__REQUEST__
Only the count is wanted here: how many lines of the entries hold the string "pixels"?

__DATA FOR THIS TASK__
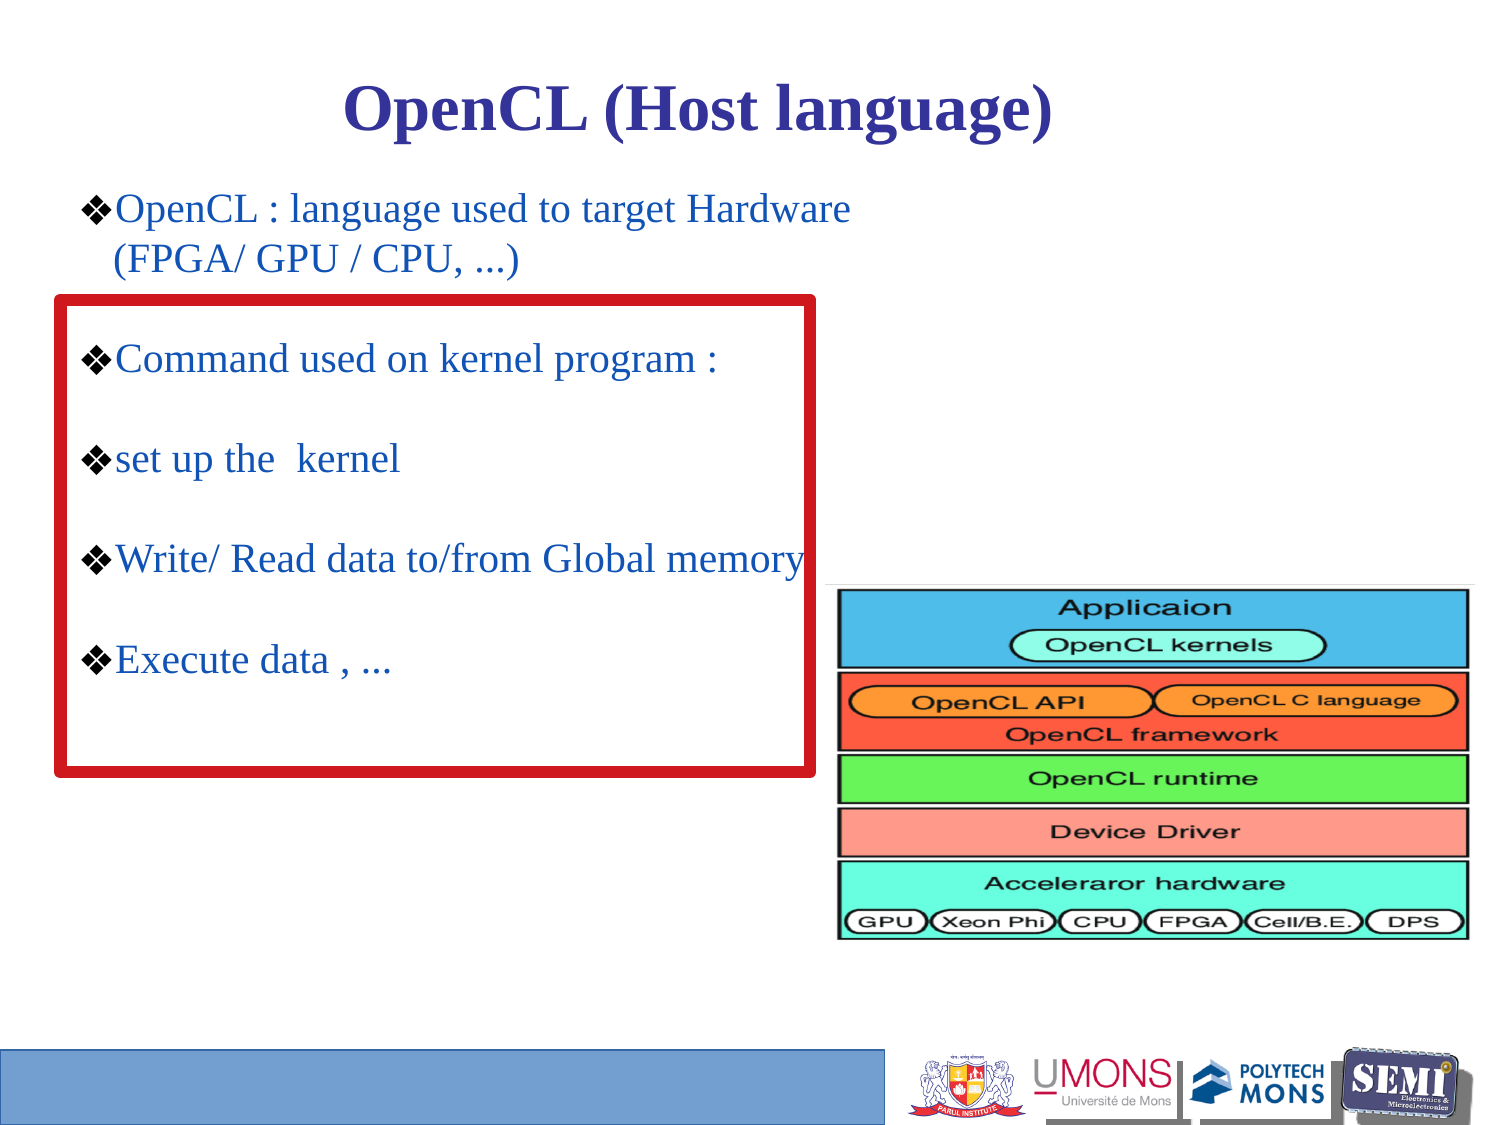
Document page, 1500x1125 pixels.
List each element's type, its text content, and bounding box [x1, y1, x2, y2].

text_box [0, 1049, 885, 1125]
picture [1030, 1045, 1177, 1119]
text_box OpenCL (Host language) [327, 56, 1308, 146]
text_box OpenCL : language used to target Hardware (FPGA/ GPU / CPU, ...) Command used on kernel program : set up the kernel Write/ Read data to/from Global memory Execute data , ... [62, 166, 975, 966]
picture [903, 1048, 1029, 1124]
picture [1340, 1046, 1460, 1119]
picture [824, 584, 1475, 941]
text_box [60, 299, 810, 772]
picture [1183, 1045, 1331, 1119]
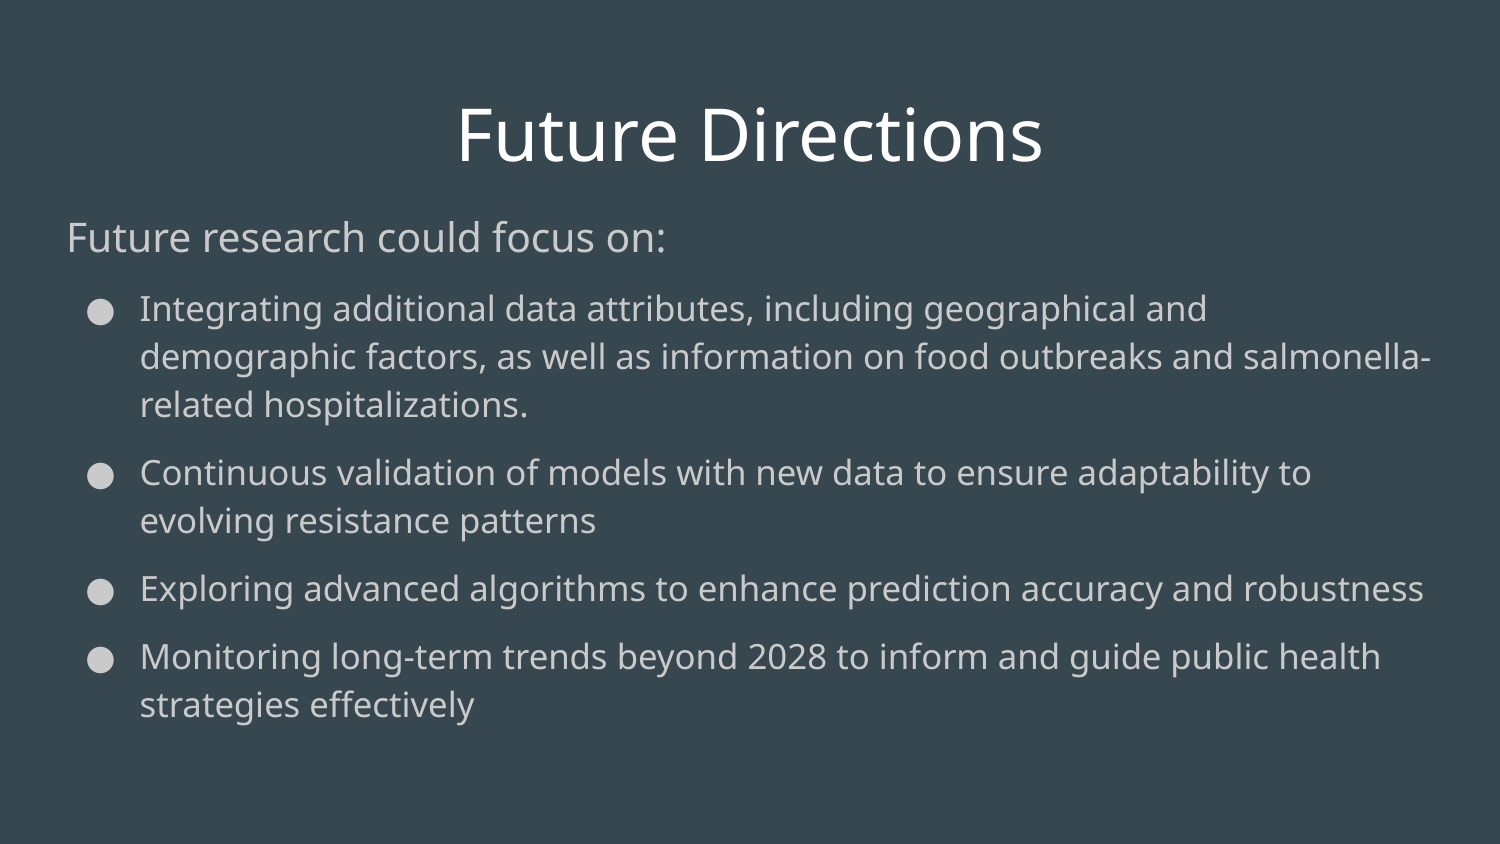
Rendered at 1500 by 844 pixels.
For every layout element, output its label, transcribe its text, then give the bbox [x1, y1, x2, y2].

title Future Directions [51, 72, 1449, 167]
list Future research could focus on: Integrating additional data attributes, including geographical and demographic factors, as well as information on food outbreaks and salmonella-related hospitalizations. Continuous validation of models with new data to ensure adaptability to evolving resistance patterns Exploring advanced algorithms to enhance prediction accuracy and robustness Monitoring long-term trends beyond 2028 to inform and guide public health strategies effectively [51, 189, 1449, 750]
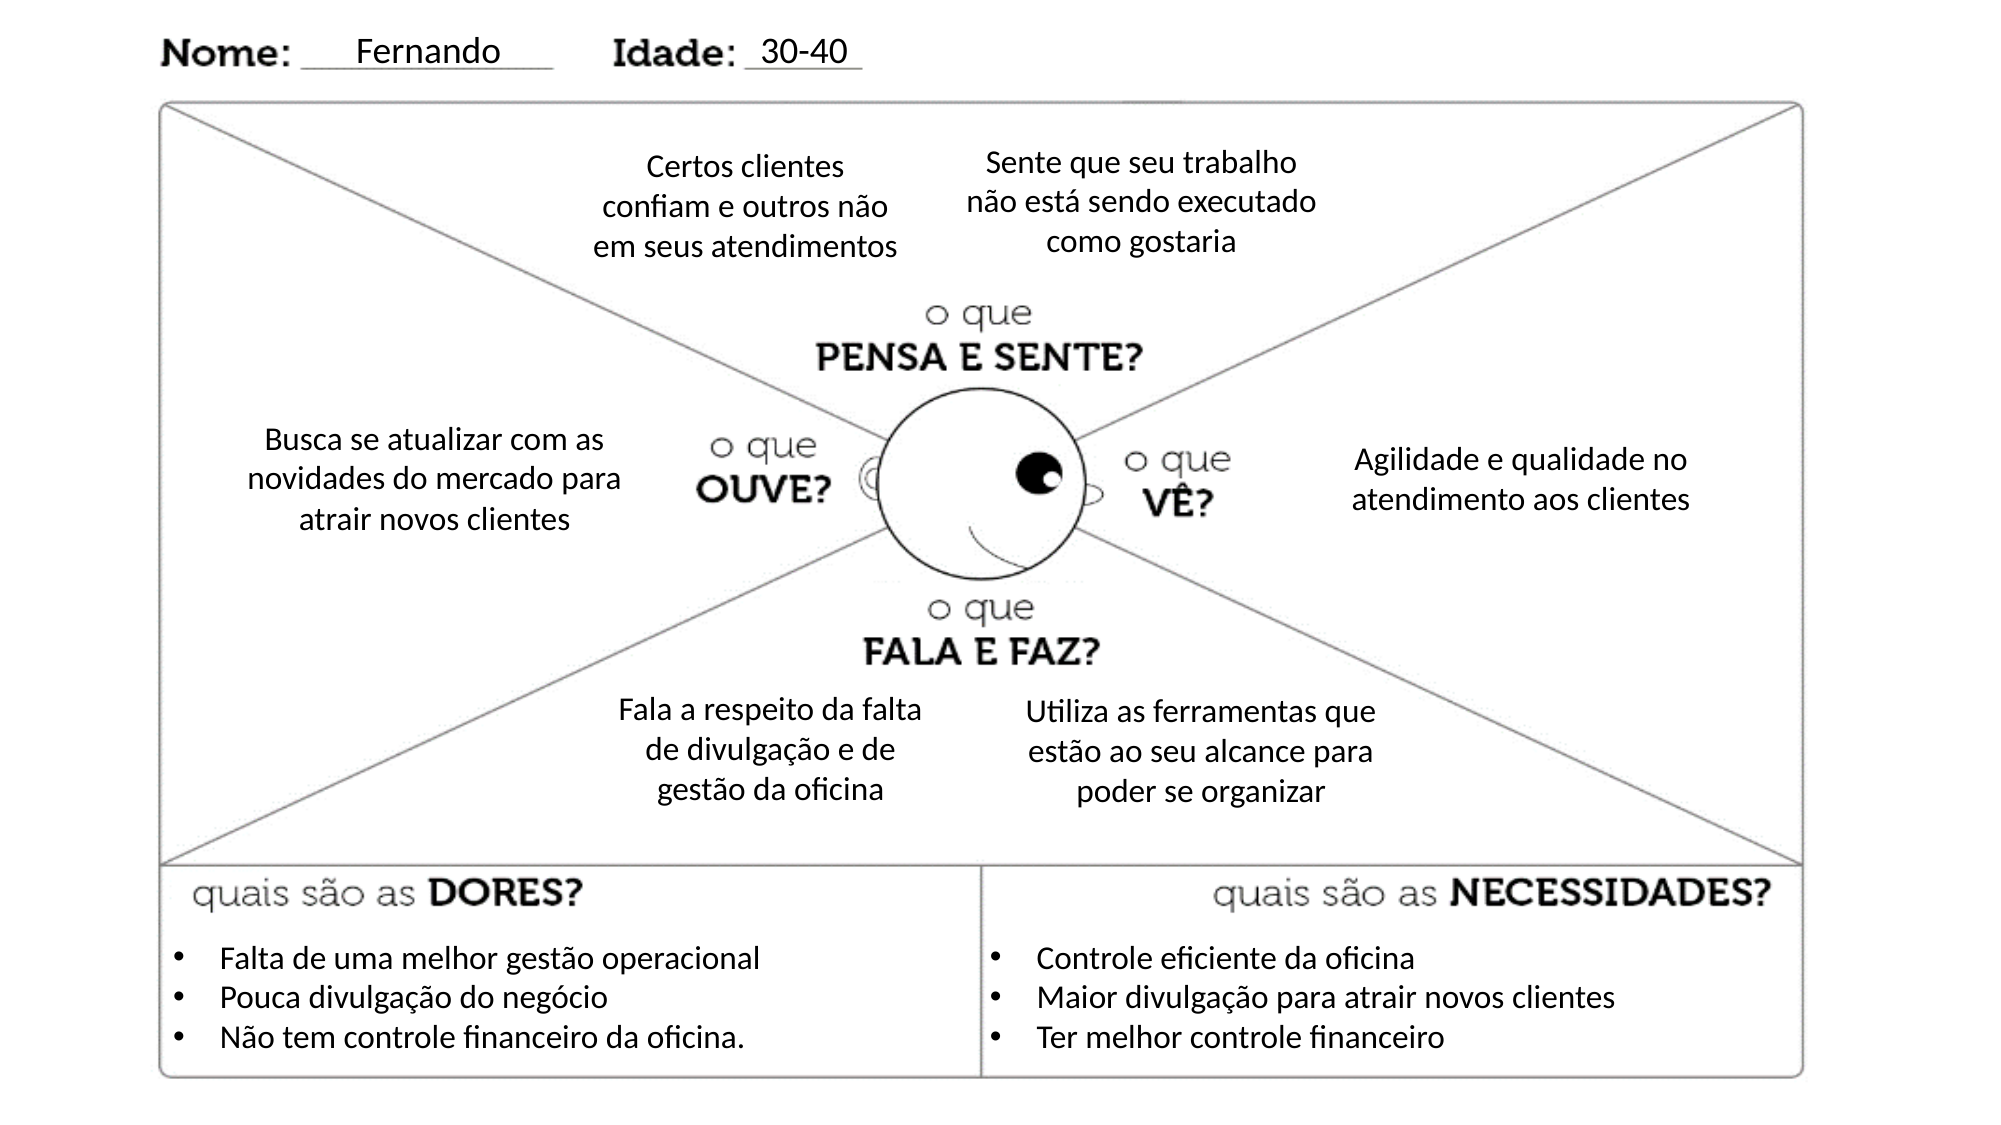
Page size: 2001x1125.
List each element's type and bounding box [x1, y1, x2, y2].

__ANSWER__
2